The crumbling monument to Reg Harris and his medal-winning team-mates in 1948 is no more. It has been demolished and replaced by a banked track which is shorter and faster, and, to the relief of the weather-conscious track fans, has an epoxy resin coat on its cement surface, which means that not so much racing time will be lost to rain.
It has cost pounds 480,000 - but not without a fight. In 1991, the brakes were applied to the project. Southwark Council, intent on a multi-purpose stadium, missed out on a Sports Council grant. American football, Australian Rules and soccer, whose pitches occupied the green inside the track, were keen to boot out racing cyclists.
Now an enlightened Council have installed a project manager at Herne Hill, and plans for the future include floodlighting and a mountain-bike course.
'Now cycling will take precedence. After all, there is no shortage of football pitches,' Graham Bristow, the promoter of tomorrow's international meeting, said. 'What the Council have done in the last four months has been marvellous. Yet before there was a lot of doom and gloom, rumours and speculation. No one knew what was happening.'
More than a century ago Herne Hill had a wooden track, but the only remnants of that past are the decorative ironwork pillars of the Victorian grandstand, already listed as of architectural interest.
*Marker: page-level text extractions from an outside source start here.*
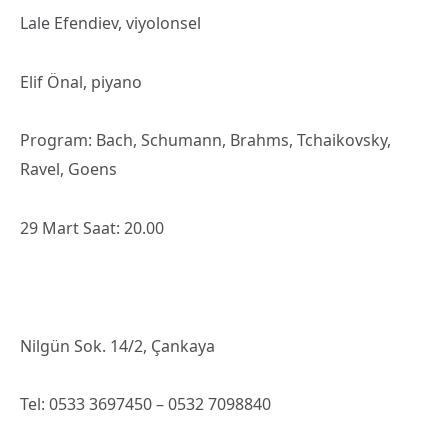
Lale Efendiev, viyolonsel
Elif Önal, piyano
Program: Bach, Schumann, Brahms, Tchaikovsky,
Ravel, Goens
29 Mart Saat: 20.00
Nilgün Sok. 14/2, Çankaya
Tel: 0533 3697450 – 0532 7098840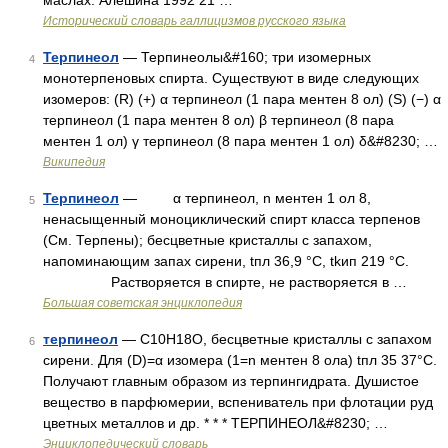
маслах. Алешина 1992 21 …
Исторический словарь галлицизмов русского языка
Терпинеол
— Терпинеолы&#160; три изомерных
4
монотерпеновых спирта. Существуют в виде следующих
изомеров: (R) (+) α терпинеол (1 пара ментен 8 ол) (S) (−) α
терпинеол (1 пара ментен 8 ол) β терпинеол (8 пара
ментен 1 ол) γ терпинеол (8 пара ментен 1 ол) δ&#8230; …
Википедия
Терпинеол
— α терпинеол, n ментен 1 ол 8,
5
ненасыщенный моноциклический спирт класса терпенов
(См. Терпены); бесцветные кристаллы с запахом,
напоминающим запах сирени, tпл 36,9 °С, tkип 219 °С.
Растворяется в спирте, не растворяется в …
Большая советская энциклопедия
терпинеол
— С10Н18О, бесцветные кристаллы с запахом
6
сирени. Для (D)=α изомера (1=n ментен 8 ола) tпл 35 37°C.
Получают главным образом из терпингидрата. Душистое
вещество в парфюмерии, вспениватель при флотации руд
цветных металлов и др. * * * ТЕРПИНЕОЛ&#8230; …
Энциклопедический словарь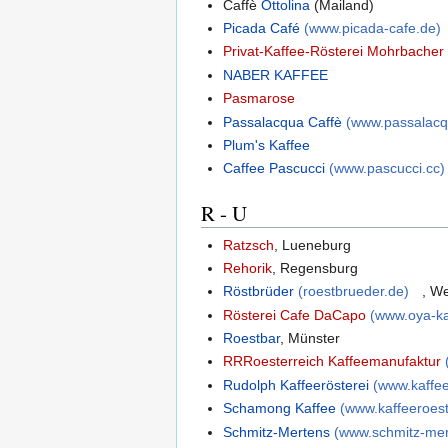
Caffè
Ottolina
(Mailand)
Picada Café
(www.picada-cafe.de)
Privat-Kaffee-Rösterei Mohrbacher
NABER KAFFEE
Pasmarose
Passalacqua Caffè
(www.passalac
Plum's Kaffee
Caffee Pascucci
(www.pascucci.cc)
R - U
Ratzsch
, Lueneburg
Rehorik
, Regensburg
Röstbrüder
(roestbrueder.de)
, W
Rösterei Cafe DaCapo
(www.oya-ka
Roestbar
, Münster
RRRoesterreich Kaffeemanufaktur
Rudolph Kaffeerösterei
(www.kaffee
Schamong Kaffee
(www.kaffeeroest
Schmitz-Mertens
(www.schmitz-mer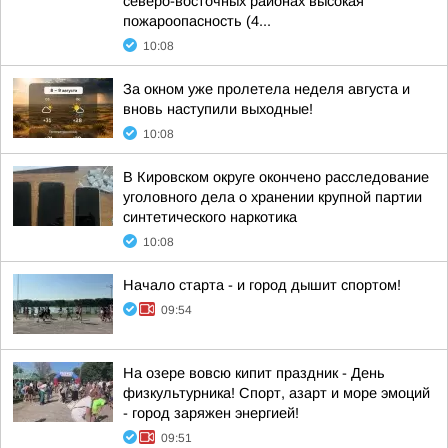
северо-восточных районах высокая
пожароопасность (4...
10:08
За окном уже пролетела неделя августа и
вновь наступили выходные!
10:08
В Кировском округе окончено расследование
уголовного дела о хранении крупной партии
синтетического наркотика
10:08
Начало старта - и город дышит спортом!
09:54
На озере вовсю кипит праздник - День
физкультурника! Спорт, азарт и море эмоций
- город заряжен энергией!
09:51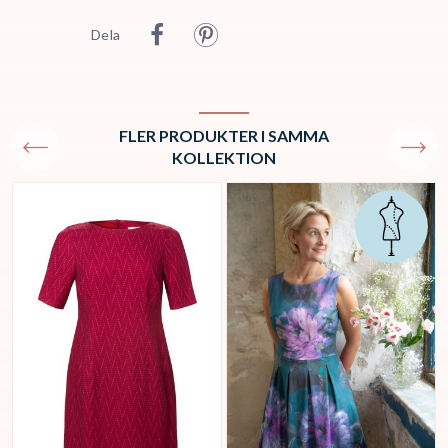
Dela
FLER PRODUKTER I SAMMA
KOLLEKTION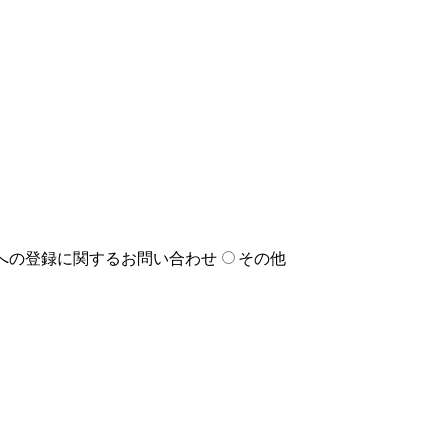
への登録に関するお問い合わせ
その他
The Hill has survived longer than the capital's other cycle tracks. There have been seven, but through the years they have vanished and tomorrow's meeting comes a week before the 102nd anniversary of the first race meeting on what is now London's only track.
They raced in the dark in a 24- hour race 67 years ago, with the track illuminated by acetylene lamps which offered a flickering guide to weary competitors.
In the 1948 Olympics several races were run in what reports described as 'very poor light'. The need for floodlights is still there, but the track, now shortened to 450 metres, offers a better transition coming out of a bend at speed.
'That means that we can now have tandem racing and motor- paced events. In the past tandems got into all sorts of problems,' Bristow said. 'The track is incredibly fast, and safe in the rain. Riders have trained on it when it was raining and they did not slip.
'We have brought in riders such as Michael Hubner, Jens Fiedler and Jose Moreno because they should show us its true potential.'
Hubner, a German professional, has won five world titles in the last three years and, like the Olympic sprint champion, Fiedler, and the 1km gold medallist, Moreno, he has the speed and skill to exploit the track.
Its resin-coated surface is the same as the one on which Italy's Francesco Moser set a world one- hour record in Mexico nine years ago. 'He rode on a one-metre wide strip of the coating. We have a whole trackful of it,' Bristow said.
In the 1950s, Daisy Franks, Kay Hawkins and Josy Bell all showed that the Olympic surface was capable of world records. More than 40 years later, the track was subsiding and cracks appeared, but not before the illustrious wheels of the legendary Italian, Fausto Coppi, and Tom Simpson, the only Briton to lead the Tour de France, had raced there.
The raw talent of Tony Doyle arrived there in 1975, and five years later he became the world professional 5,000 metres pursuit champion. The Wingrave family, from Fred through to Spencer, span nearly 70 years with their triumphs.
Spencer, now a professional, will be busy on Friday at the track where his grandfather Eddie was a competitor and organiser. And 67 years ago, great-uncle Fred finished second in that infamous 24- hour race after several stunning crashes.
Doyle too will be back. 'This new track will re-establish track racing in London. There has been an upsurge of interest since Chris Boardman won the Olympic gold,' he said.
The only regret is that Boardman who in Barcelona became the first British cycling gold medallist for 72 years, is unable to join his fellow Olympians in opening a new chapter for track racing.